Toha menyebut Izin Usaha Perusahaan (IUP) PT Inmas yang diterbitkan oleh Gubernur Bengkulu pada 23 Agustus 2017 menyebutkan jika semua pemukiman yang ada di Air Kuro yang termasuk dalam Desa Suka Maju masuk dalam IUP PT Inmas Abadi.
"Di mana dalam desa tersebut berisikan 1.000 jiwa masyarakat yang terdiri dari 248 kepala keluarga yang sudah berada di sana selama 15 tahun," ujarnya.
Namun, kenyataannya Gubernur Bengkulu tidak mencabut izin IUP PT Inmas Abadi. Lahan yang digunakan PT Inmas Abadi hanya dikurangi dari 5.000 hektare menjadi 4.051 hektare.
Menurut Toha, dalam areal pertambangan itu juga termasuk Taman Wisata Alam (TWA) Seblat yang merupakan habitat Gajah Sumatera.
"Padahal lahan masyarakat yang digunakan oleh PT Inmas Abadi berdampingan langsung dengan TWA," katanya.
Lebih lanjut, Toha mengatakan masyarakat yang terdampak pertambangan batu bara tersebut mendesak pemerintah daerah untuk mencabut izin IUP PT Inmas Abadi.
Desakan Cabut Izin PT Inmas Abadi
Sebanyak 47 komunitas yang berada di Bengkulu meminta kepada Presiden Joko Widodo mencabut izin tambang batu bara PT Inmas Abadi lantaran lokasi tambang tersebut masuk ke dalam kawasan TWA Seblat.
Permintaan tersebut dilakukan guna menyelamatkan bentang alam Seblat yang diketahui sebagai habitat terakhir Gajah Sumatera di Bengkulu.
Salah satu komunitas pemuda Pekal, Joni Iskandar mendesak agar pemerintah daerah mengambil tindakan tegas terkait permasalahan PT Inmas Abadi ini. Dalam rencana aktivitas pertambangan sekitar 788 hektare lahan masuk dalam kawasan TWA Seblat menjadi habitat Gajah Sumatera.
"Kami meyakini ketika aktivitas pertambangan itu sampai terjadi, bukan hanya mengancam kelestarian kawasan hutan di TWA Seblat saja tetapi juga mengancam badan Sungai Seblat.
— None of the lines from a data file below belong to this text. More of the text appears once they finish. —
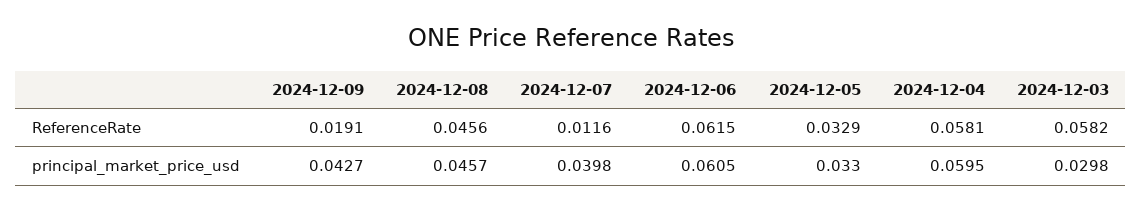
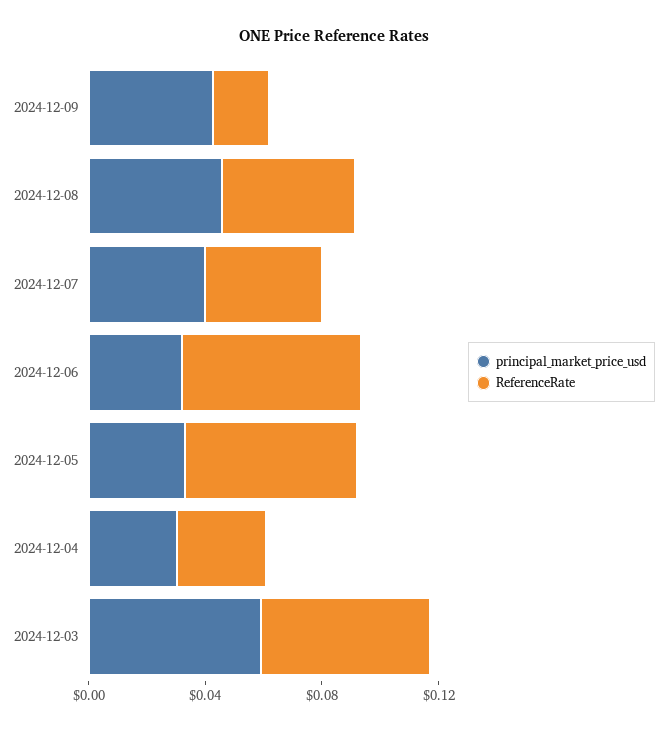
ReferenceRate, 2024-12-07: 0.0116 -> 0.04
ReferenceRate, 2024-12-05: 0.0329 -> 0.06
ReferenceRate, 2024-12-04: 0.0581 -> 0.03
principal_market_price_usd, 2024-12-06: 0.0605 -> 0.03
principal_market_price_usd, 2024-12-04: 0.0595 -> 0.03
principal_market_price_usd, 2024-12-03: 0.0298 -> 0.06

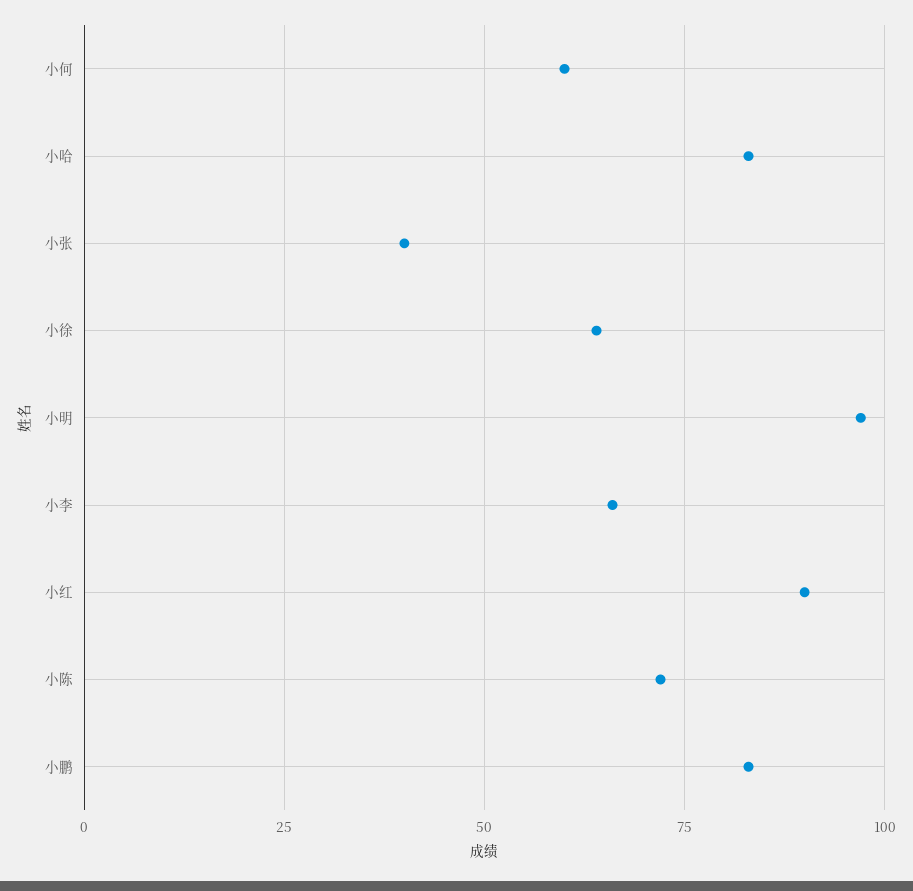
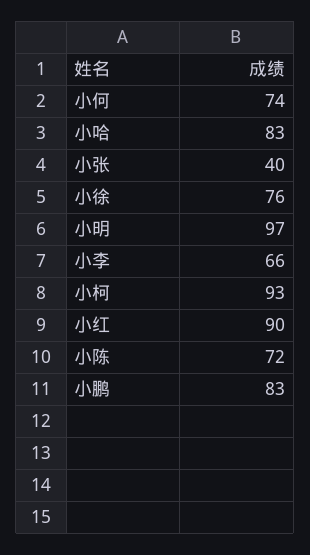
小何: 60 -> 74
小徐: 65 -> 76
小柯: none -> 93

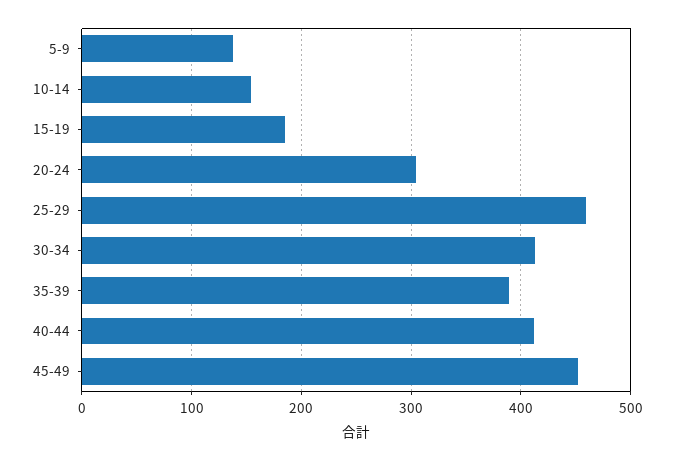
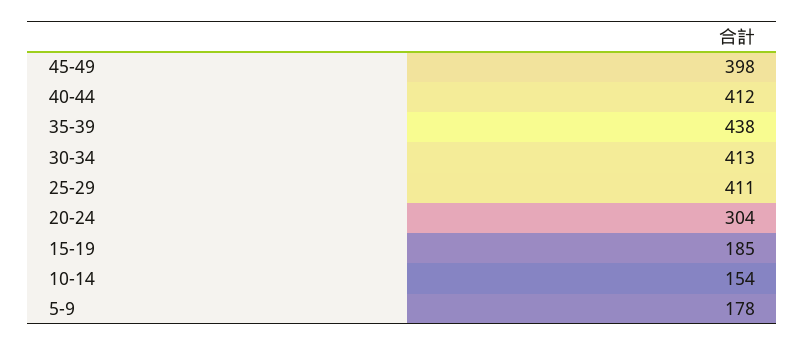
5-9: 140 -> 178
25-29: 460 -> 411
35-39: 390 -> 438
45-49: 450 -> 398

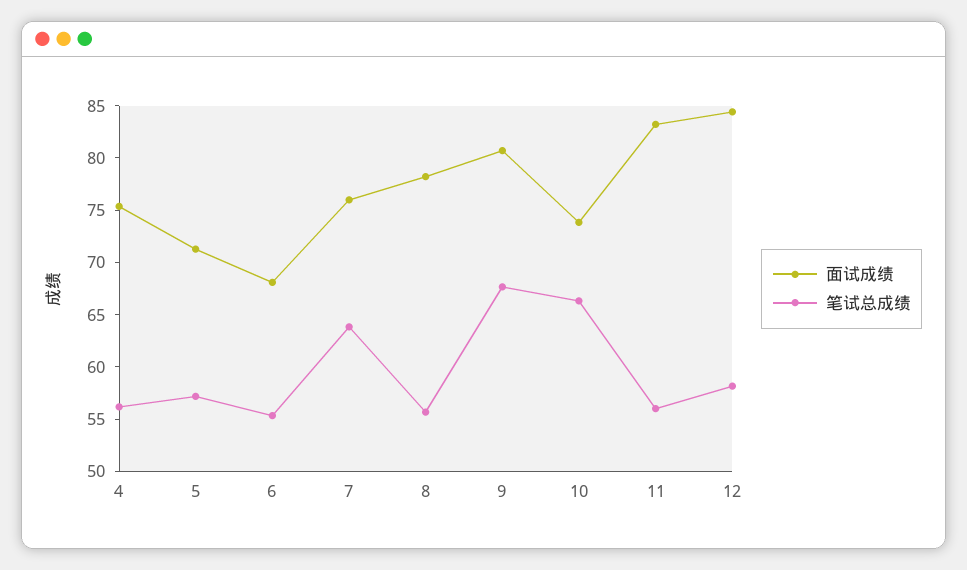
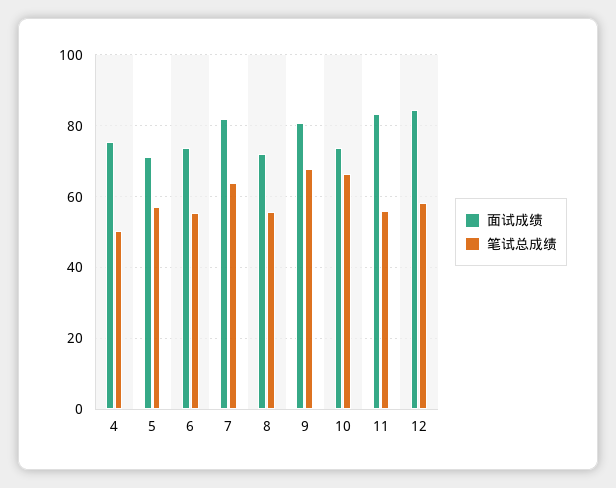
笔试总成绩, 4: 56 -> 50
面试成绩, 6: 68 -> 74
面试成绩, 7: 76 -> 82
面试成绩, 8: 78 -> 72

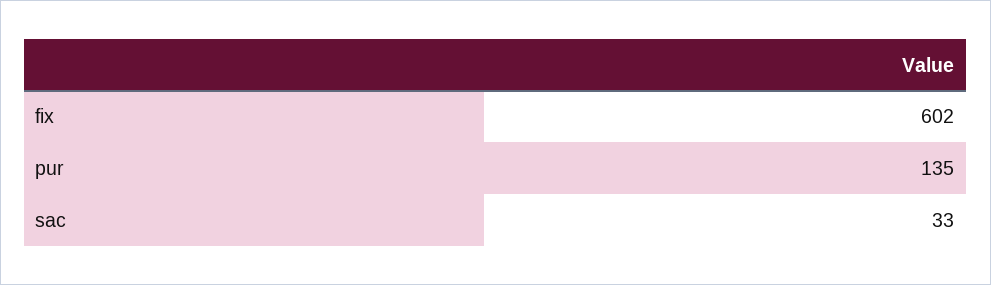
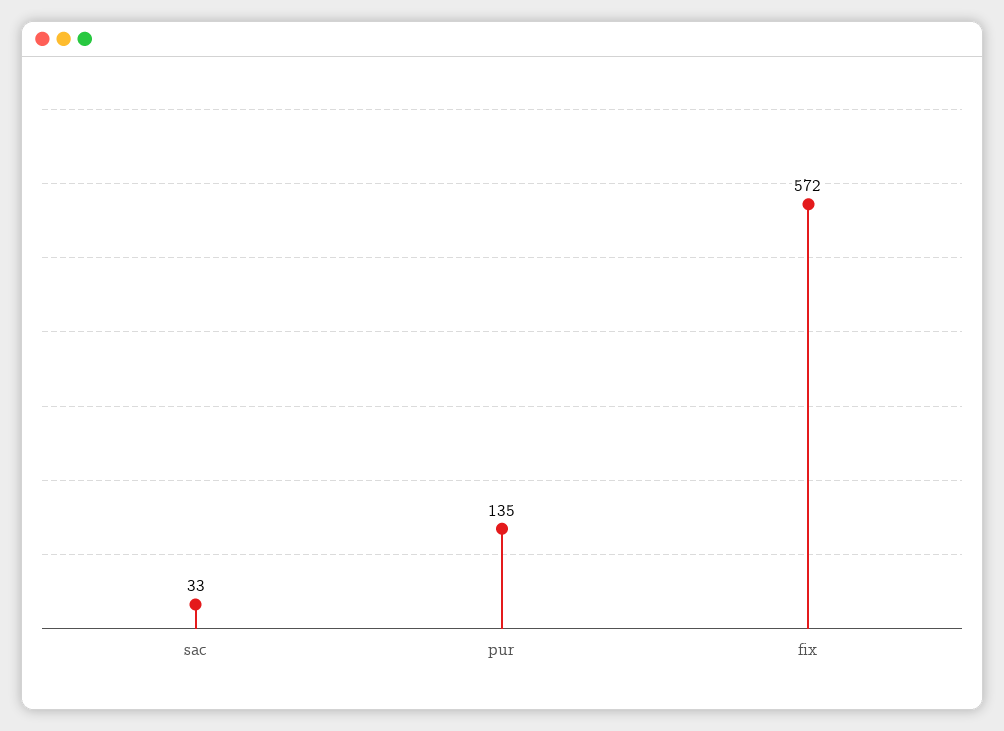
fix: 602 -> 572

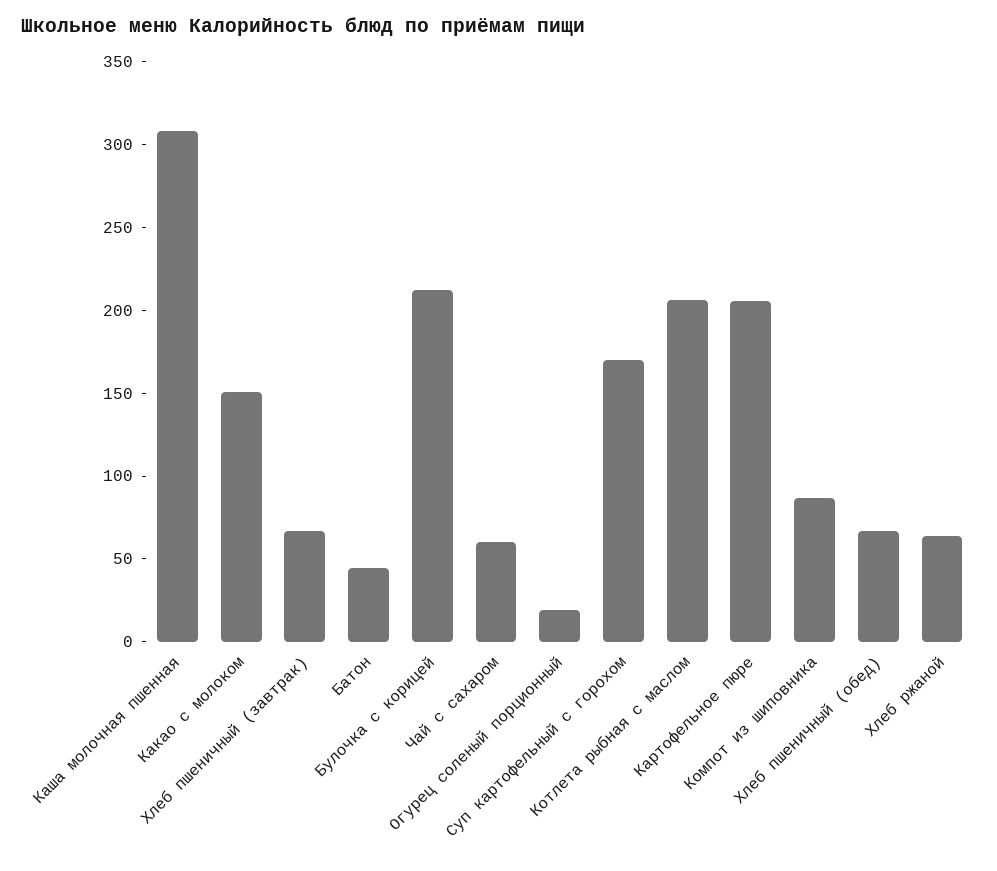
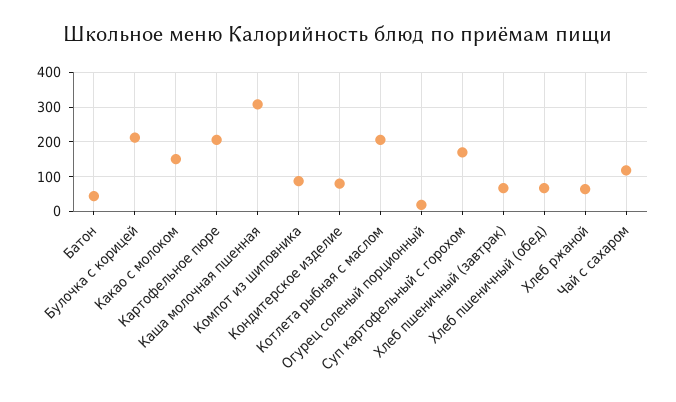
Чай с сахаром: 60 -> 120
Кондитерское изделие: none -> 80

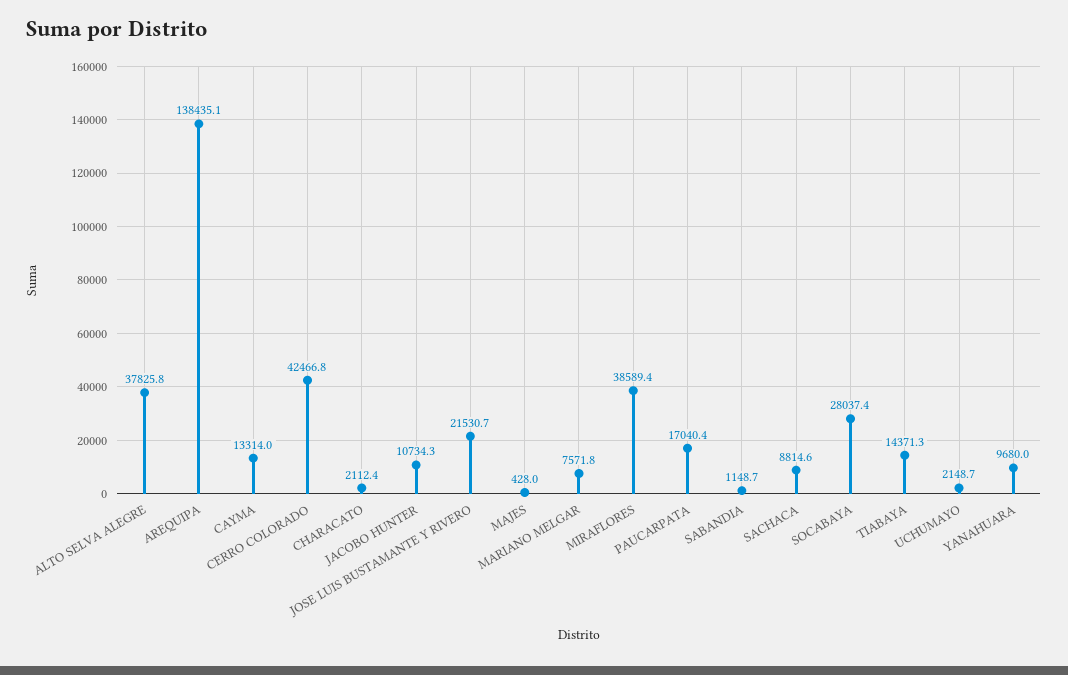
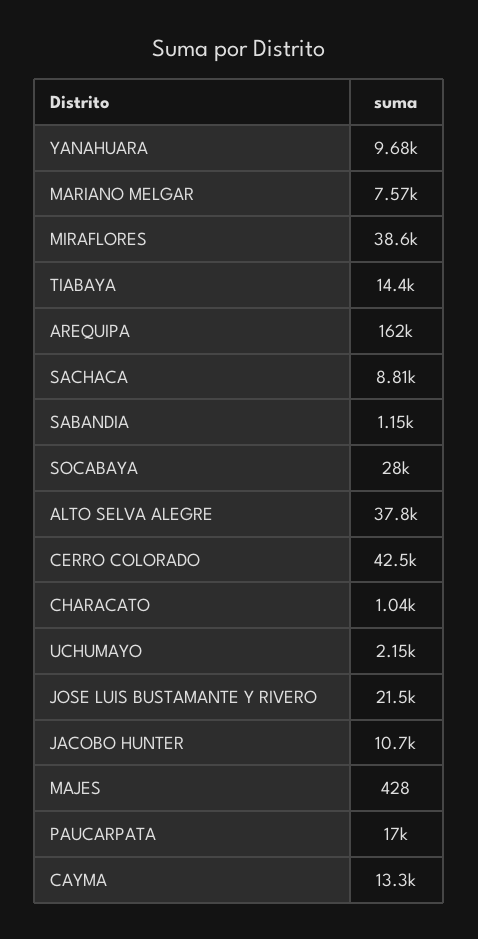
AREQUIPA: 138435.1 -> 162000
CHARACATO: 2112.4 -> 1040

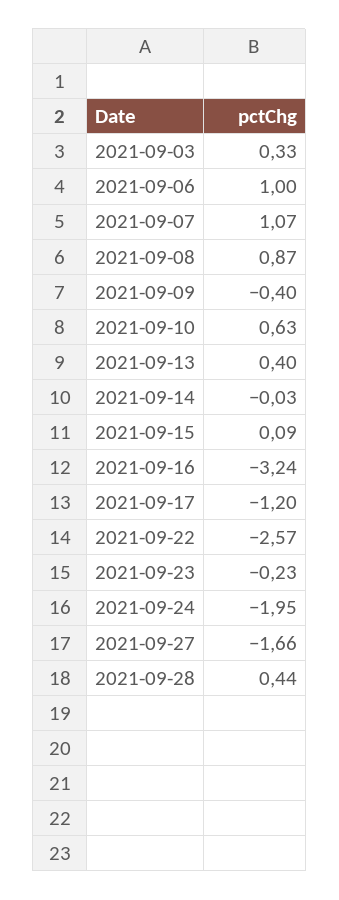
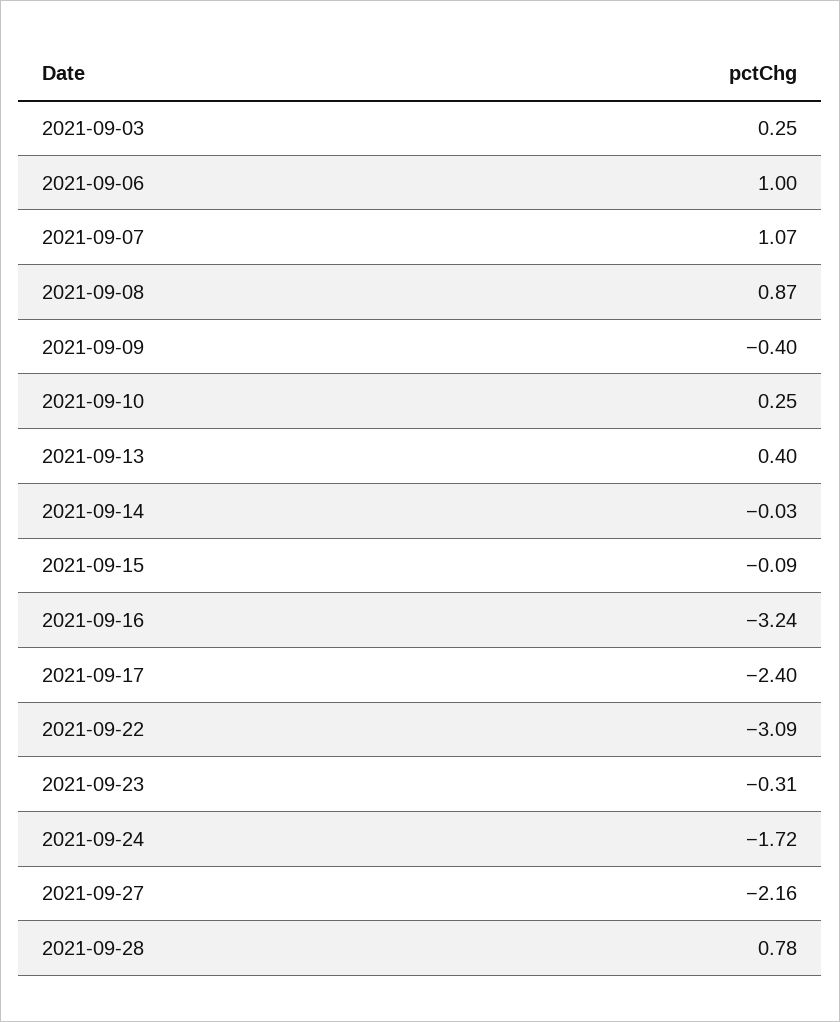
2021-09-03: 0.33 -> 0.25
2021-09-10: 0.63 -> 0.25
2021-09-15: 0.09 -> -0.09
2021-09-17: -1.2 -> -2.4
2021-09-22: -2.57 -> -3.09
2021-09-23: -0.23 -> -0.31
2021-09-24: -1.95 -> -1.72
2021-09-27: -1.66 -> -2.16
2021-09-28: 0.44 -> 0.78

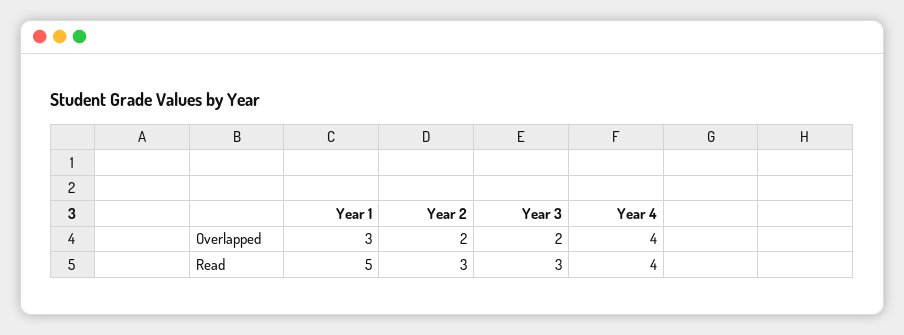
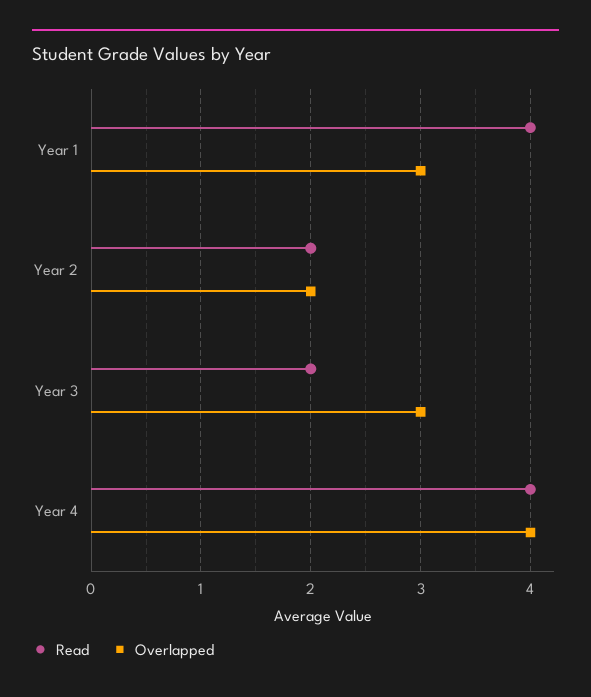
Overlapped, Year 3: 2 -> 3
Read, Year 1: 5 -> 4
Read, Year 2: 3 -> 2
Read, Year 3: 3 -> 2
Padahal sebagian besar masyarakat sekitar masih mengantungkan hidupnya ke sungai untuk memenuhi kebutuhan air bersih," ujarnya.
Sebelumnya Gubernur Bengkulu Rohidin Mersyah telah bersurat ke Menteri Energi dan Sumber Daya (ESDM) Mineral Arifin Tasrif untuk meninjau kembali izin PT Inmas Abadi.
Senada dengan masyarakat dan elemen lainnya, Direktu Kehutanan Yayasan Auriga Nusantara, Supintri Yohar mengatakan seharusnya dengan adanya keberatan dan banyaknya penolakan dari banyak elemen masyarakat, pemerintah bisa mencabut izin PT Inmas Abadi.
“Saat ini ada semacam sikap ketidakpedulian dari perusahaan juga di lapangan, mereka terus berproses,” ujar Supin kepada betahita.
Perusahaan, tambahnya, tidak menghormati keluhan dan himbauan dari banyak pihak. Perusahaan menunjukan keangkuhannya. Dan hal ini menunjukan semakin lemahnya posisi pemerintah, terutama di daerah dalam menentukan pengelolaan lingkungan dan sumber daya alamnya.
“Jika pemerintah tidak dihormati apalagi masyarakat,” ujarnya.
Semakin jelas kendali pemodal terhadap pengelolaan sumber daya alam di negeri ini. Negara semakin tidak berdaya di depan pemodal. “Menurut saya men teri harus mencabut izin ini kalau tidak akan menjadi presiden buruk dalam kendali pemerintah dalam pengelolaan sumber daya alam,” katanya.